Let’s recall at least the powerful acoustical wave started last year before Kurban Ayt, when almost all country succumbed to the alleged provocation on the upcoming celebration of mass child sacrifice. Then the rumors were disapproved, but with a long delay. And, it seems, then security officers together with other state agencies responsible for information policy began to reconstruct work and to develop a certain new algorithm of information work, but the situation with “Arkankergen” again opened a mistrust problem to official sources of information. The public information failures of the past two years have unfortunately confirmed the inability of official bodies and security officers to work in the information field. As a result, even highly successful special-forces missions this summer and autumn were criticized over the allegedly disproportionate use of force.
This kind of controversy can be harmful to national security: It turns into a kind of shadow-fighting, when security officers are distracted and forced to fight with imaginary opponents. Also, cyber-attacks by fictitious or almost nonexistent fantasy organizations such as the self-claimed “Soldiers of the Caliphate” can spread false rumors and needless anxiety and tie up security officers who need to be able to concentrate on more serious threats.
It is clear that Kazakhstan’s security officials still have much to do. But the fight against terrorism concerns not only them. The immediate causes and long-term socio-economic factors generating terrorism are far beyond the competence of security officers.

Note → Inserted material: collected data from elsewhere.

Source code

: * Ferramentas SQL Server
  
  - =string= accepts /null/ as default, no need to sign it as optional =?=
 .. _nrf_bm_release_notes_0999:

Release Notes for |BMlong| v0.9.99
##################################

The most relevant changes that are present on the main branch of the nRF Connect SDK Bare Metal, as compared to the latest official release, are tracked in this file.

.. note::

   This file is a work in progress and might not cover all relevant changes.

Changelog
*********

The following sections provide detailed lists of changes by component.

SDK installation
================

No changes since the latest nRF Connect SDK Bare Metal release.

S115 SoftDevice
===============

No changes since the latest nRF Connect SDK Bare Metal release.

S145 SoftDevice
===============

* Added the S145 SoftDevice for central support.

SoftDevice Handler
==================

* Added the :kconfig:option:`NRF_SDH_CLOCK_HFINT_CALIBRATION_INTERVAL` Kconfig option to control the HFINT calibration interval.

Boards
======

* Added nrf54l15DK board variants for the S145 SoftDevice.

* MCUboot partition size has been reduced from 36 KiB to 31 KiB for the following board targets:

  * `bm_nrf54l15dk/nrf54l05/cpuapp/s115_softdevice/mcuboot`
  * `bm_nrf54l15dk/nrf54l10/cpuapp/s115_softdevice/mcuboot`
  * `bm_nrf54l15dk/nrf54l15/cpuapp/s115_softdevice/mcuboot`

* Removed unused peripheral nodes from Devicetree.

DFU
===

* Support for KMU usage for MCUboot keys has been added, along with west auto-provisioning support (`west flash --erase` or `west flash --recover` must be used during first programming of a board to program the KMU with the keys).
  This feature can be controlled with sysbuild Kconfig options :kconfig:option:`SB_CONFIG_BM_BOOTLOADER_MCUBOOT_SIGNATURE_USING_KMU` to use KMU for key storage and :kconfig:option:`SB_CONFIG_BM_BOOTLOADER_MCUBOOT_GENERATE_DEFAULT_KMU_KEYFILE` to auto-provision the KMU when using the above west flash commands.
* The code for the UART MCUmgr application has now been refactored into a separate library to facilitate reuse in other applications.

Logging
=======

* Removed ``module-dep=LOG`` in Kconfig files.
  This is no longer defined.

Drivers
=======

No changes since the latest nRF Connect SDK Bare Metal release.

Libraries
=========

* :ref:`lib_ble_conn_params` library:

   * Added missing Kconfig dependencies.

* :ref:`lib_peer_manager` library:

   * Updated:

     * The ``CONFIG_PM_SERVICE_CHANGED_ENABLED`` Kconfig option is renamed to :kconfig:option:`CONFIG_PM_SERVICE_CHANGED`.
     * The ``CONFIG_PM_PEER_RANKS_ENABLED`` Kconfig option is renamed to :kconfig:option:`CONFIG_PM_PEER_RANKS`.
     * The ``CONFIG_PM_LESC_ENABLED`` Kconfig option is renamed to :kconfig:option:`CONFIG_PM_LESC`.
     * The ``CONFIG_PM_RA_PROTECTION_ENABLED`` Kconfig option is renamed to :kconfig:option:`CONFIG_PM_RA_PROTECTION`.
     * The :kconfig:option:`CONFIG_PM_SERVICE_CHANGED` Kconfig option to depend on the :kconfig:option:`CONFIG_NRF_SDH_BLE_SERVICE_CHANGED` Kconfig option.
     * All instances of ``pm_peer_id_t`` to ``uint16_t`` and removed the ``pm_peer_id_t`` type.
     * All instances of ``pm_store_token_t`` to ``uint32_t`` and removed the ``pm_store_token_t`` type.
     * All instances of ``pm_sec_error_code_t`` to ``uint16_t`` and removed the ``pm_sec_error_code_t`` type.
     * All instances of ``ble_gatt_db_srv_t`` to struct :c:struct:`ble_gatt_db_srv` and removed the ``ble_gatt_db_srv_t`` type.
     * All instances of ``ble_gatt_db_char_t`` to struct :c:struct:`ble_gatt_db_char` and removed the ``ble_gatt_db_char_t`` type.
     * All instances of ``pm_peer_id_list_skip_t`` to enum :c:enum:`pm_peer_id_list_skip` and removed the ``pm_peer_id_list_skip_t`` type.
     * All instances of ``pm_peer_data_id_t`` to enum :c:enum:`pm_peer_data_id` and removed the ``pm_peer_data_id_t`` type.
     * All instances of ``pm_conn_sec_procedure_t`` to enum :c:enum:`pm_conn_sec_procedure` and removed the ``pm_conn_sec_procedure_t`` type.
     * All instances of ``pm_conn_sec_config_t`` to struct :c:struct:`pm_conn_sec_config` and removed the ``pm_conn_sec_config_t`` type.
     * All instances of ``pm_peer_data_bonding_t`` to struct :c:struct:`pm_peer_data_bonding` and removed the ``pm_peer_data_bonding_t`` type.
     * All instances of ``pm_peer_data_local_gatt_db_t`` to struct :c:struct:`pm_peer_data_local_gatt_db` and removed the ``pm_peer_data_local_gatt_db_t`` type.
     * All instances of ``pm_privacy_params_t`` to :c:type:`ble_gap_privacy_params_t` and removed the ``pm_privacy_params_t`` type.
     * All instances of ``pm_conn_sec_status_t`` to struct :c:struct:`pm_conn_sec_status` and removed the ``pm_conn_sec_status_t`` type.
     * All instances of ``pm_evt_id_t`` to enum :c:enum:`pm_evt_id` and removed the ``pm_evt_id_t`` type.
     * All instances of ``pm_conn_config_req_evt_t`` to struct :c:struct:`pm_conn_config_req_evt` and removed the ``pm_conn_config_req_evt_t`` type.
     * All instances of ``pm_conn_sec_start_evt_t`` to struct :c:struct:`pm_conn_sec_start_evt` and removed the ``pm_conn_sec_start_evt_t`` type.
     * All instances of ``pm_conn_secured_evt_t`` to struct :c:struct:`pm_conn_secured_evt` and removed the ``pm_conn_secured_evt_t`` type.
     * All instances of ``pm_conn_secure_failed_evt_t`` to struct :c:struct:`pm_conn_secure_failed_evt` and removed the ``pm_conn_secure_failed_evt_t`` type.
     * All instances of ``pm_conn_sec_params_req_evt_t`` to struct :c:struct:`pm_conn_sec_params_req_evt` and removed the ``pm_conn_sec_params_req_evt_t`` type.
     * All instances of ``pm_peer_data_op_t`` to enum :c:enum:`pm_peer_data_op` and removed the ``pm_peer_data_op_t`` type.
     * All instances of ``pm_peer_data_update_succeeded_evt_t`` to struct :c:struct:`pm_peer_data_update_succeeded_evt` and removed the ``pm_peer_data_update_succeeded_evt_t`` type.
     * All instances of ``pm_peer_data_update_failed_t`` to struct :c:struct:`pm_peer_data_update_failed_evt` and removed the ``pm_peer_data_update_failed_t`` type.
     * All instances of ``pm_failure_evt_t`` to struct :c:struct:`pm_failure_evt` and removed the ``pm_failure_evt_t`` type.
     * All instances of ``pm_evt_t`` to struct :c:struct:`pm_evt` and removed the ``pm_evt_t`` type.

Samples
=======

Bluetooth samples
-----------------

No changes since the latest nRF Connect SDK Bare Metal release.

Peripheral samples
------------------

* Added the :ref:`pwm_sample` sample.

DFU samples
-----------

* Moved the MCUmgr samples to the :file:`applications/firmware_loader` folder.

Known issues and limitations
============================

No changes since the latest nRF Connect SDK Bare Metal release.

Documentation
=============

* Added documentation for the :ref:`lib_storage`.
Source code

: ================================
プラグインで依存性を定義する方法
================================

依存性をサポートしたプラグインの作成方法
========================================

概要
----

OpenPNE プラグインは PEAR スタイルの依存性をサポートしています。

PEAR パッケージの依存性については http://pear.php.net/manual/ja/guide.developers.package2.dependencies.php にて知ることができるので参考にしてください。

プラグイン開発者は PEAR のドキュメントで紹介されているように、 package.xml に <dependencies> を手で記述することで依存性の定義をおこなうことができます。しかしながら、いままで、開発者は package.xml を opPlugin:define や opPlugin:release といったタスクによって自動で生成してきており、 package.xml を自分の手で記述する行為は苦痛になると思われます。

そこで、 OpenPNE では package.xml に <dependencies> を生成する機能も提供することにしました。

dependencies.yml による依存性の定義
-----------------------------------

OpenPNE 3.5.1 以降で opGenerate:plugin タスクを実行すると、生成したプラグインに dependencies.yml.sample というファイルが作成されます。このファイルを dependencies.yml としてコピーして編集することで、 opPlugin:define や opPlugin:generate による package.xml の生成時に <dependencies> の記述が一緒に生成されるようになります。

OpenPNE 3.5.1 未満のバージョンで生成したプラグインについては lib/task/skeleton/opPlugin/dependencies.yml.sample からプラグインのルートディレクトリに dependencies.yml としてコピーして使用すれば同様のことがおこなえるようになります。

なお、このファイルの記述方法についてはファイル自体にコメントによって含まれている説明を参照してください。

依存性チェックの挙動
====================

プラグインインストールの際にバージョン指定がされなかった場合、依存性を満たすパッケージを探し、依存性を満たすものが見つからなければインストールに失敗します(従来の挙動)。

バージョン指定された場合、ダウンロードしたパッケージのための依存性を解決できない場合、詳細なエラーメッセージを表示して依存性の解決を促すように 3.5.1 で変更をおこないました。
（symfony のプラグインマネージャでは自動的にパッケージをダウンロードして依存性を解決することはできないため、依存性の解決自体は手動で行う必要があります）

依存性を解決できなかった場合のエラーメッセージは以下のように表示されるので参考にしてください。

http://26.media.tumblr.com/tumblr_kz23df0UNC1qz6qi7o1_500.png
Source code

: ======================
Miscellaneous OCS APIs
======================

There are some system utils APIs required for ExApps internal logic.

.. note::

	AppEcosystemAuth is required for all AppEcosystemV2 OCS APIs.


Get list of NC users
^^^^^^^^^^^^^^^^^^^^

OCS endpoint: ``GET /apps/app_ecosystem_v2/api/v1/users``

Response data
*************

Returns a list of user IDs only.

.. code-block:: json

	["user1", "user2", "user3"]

Kazakhstan’s national security services need to able to focus on improving the performance of their own agencies and prepare them to face new tasks because the character, scale and forms of threat of terrorism are always changing.
Recent terrorist attacks in Kazakhstan have displayed a planned and organized character. We are talking not just about random skirmishes with police patrols, as was the case before but bold actions against protected objectives such as the attack on the city police department in Atyrau.
Ordinary citizens have also become victims of terror. If we are to believe the official version, the Ministry of Internal Affairs says 12 people in Ile-Alatau National Park were killed by terrorists.
Some current terrorist gangs are separate autonomous groups without a permanent channel of financing. They come to the attention of law enforcement agencies when they commit banal criminal offenses in their need for money. In Atyrau in 2011, a group of terrorists was exposed after a failed robbery of a grocery store. Another terror cell was destroyed in July in Almaty as they were planning an attack on a business.
We must understand that terrorism is not a war, it is a virus of war. It is an attempt to force the state, society and the general population into perpetual confrontation with each other.
All the acts of terrorism of recent years and the special operations that have been launched to end and prevent them have slowly activated a hidden flywheel of war in the public consciousness. Now politicians and experts have started to talk in military terminology. But in our aspirations to eradicate this evil, it is necessary to remember that we should struggle not with the young people of Kazakhstan but to fight for them and for their future.
The author is a political scientist and the Secretary of the Nur Otan People’s Democratic Party.